Sunday, April 25, 2010

Economic growth v environmental protection

Should our first priority be worldwide economic growth or reducing the rate of global warming?

This is increasingly seen as a major dilemma facing the world today. Population growth and economic expansion may lead to greater emissions of gases which are harmful to the future of our planet.

Is worldwide economic growth a good thing? In general, it undoubtedly is. It’s a perfectly natural and reasonable ambition for people living in remote rural impoverishment to want to better themselves by moving to towns and cities where they can get better-paid jobs and so raise their living standards. People naturally want to improve life chances for themselves and their families. Globalisation is often demonised these days but if it means more children growing up with better access to schools and health care then surely it is a good thing. Economics, after all, is not a zero-sum equation.

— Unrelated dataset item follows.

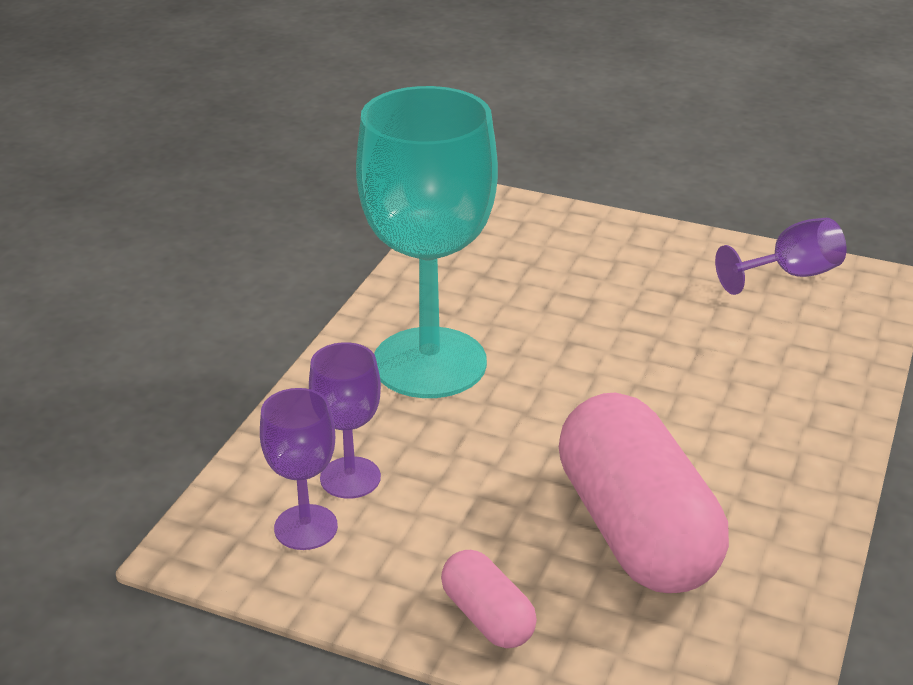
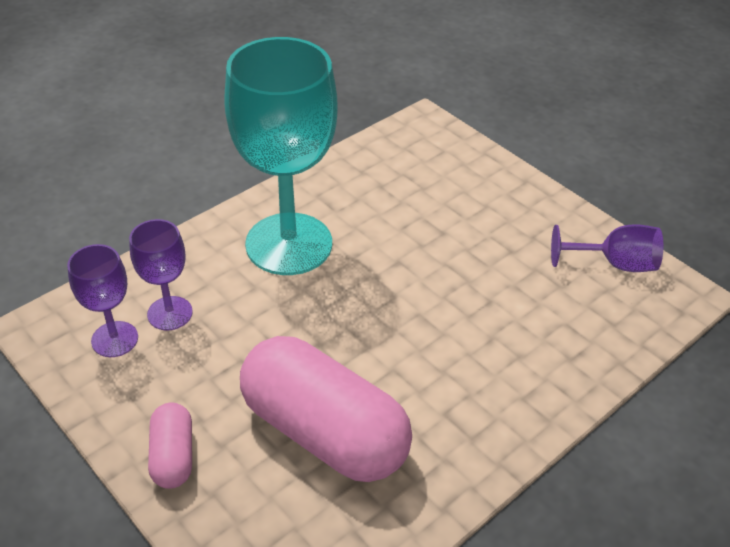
camera: 25 degrees right, 10 degrees up
pink capsule [559,393,729,593] -> pink capsule turned 60 degrees counterclockwise [240,336,412,482]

On the other hand, many scientists warn that continued population growth and economic expansion worldwide will mean more greenhouse gases which will lead to global warming and a real threat to the future of our planet. China and India, both countries with over 1 billion people, have seen massive economic growth in recent years and this usually means ever-greater greenhouse gas emissions: China’s massive coal industry is an excellent example. Scientists may disagree about the rates of global warming and about how far it is man-made, but the existence of the danger seems inescapable.

There thus seems to be an intractable dilemma facing our contemporary world: human betterment versus global disaster. The desire for economic growth and higher living standards is both natural and hard to deny. There are those, however, who say that if population growth and economic expansion continue unabated, the whole world is doomed.